Üsküdar’a Gider İken Aldı Da Bir Yağmur,
Kâtibimin Setresi Uzun Eteği Çamur.
Kâtip Uykudan Uyanmış Gözleri Mahmur.

  Kâtip Benim Ben Kâtibin El Ne Karışır,
  Kâtibime Kolalı Da Gömlek Ne Güzel Yaraşır.

Üsküdar’a Gider İken Bir Mendil Buldum,
Mendilimin İçine De Lokum Doldurdum.
Kâtibimi Arar İken Yanımda Buldum.

  Kâtip Benim Ben Kâtibin El Ne Karışır,
  Kâtibime Kolalı Da Gömlek Ne Güzel Yaraşır. 

şarkılarını icra ediyorum :)) gülmeyin annem anlamaz espriden, şakadan.

amaan sen de deyip güleceğine kızıyor dalga geçme benimle diye!!

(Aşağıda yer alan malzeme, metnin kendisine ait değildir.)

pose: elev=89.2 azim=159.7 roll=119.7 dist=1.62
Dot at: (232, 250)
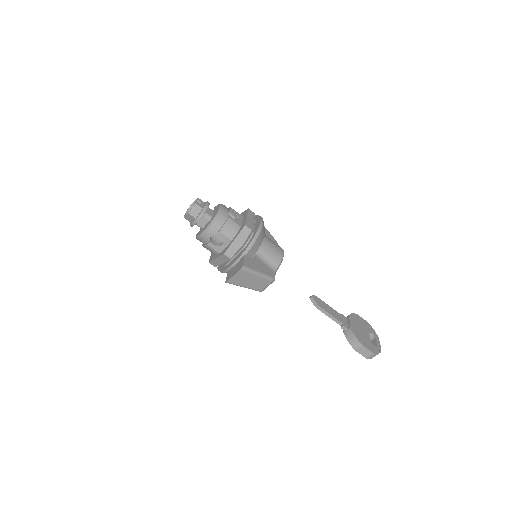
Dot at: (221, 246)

kabahat ben de bilmezmiş gibi ne diye haka nükte etmeye çalışıyorum ki anneme, boşa çabadan başka bir şey değil!!

annem sadece komik kedi vidyolarını komik bulur ve güler.
hayattaki diğer hiç bir şey yeterince komik değildir.
öyle tv şovlarına, dizilere gülmez, sevmez onları hatta.